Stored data
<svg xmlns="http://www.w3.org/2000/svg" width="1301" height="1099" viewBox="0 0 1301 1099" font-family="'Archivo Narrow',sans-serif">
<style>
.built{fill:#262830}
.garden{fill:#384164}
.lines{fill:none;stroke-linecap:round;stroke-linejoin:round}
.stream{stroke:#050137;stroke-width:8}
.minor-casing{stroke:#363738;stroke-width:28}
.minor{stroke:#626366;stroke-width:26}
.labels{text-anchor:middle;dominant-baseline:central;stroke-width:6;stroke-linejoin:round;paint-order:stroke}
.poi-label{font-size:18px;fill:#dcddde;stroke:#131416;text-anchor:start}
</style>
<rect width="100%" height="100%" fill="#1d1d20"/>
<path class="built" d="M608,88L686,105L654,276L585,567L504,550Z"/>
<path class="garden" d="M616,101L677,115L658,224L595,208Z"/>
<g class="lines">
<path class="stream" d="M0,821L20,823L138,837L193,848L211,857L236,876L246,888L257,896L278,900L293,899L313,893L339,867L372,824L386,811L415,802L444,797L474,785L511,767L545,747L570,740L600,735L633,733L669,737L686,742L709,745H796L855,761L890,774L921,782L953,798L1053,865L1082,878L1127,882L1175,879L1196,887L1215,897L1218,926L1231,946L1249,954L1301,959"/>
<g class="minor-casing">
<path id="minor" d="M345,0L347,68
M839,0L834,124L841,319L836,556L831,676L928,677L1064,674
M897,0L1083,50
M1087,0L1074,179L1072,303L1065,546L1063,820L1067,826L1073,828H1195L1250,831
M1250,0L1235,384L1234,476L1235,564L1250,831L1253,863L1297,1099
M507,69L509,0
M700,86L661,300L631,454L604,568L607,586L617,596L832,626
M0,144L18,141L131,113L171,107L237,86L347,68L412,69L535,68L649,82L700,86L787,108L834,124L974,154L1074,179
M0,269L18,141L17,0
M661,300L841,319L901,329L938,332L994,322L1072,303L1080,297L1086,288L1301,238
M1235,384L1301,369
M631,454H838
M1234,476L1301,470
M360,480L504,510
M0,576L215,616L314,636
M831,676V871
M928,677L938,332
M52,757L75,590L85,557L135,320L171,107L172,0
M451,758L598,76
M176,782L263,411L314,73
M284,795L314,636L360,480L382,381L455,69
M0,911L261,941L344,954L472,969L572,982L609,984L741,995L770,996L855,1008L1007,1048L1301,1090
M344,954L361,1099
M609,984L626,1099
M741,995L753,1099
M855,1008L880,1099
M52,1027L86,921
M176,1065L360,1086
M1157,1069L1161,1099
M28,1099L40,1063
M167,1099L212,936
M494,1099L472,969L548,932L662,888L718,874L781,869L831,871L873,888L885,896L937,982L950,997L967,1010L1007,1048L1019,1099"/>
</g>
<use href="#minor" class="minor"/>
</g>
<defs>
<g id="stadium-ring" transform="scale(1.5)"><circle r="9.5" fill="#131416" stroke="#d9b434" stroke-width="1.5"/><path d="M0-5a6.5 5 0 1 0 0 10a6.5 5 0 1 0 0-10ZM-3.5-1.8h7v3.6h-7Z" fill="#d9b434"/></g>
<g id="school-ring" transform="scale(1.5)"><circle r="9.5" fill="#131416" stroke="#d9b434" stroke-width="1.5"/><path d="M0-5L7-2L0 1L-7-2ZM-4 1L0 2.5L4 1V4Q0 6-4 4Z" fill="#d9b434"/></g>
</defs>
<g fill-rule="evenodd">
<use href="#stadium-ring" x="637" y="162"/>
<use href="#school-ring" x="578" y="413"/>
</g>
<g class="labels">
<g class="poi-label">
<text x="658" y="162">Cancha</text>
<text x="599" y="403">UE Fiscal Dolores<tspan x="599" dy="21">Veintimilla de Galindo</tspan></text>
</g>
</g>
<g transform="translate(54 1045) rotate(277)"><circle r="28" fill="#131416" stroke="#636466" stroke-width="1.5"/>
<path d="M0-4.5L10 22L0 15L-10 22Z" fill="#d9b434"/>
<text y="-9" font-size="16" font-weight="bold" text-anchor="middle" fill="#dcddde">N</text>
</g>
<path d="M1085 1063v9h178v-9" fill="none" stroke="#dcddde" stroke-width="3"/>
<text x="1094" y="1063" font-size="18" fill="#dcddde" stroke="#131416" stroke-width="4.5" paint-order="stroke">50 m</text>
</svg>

PROBLEM DESCRIPTION:
Each line in the data that holds the string "lines" needs to be copied.

PROBLEM SOLUTION:
.lines{fill:none;stroke-linecap:round;stroke-linejoin:round}
<g class="lines">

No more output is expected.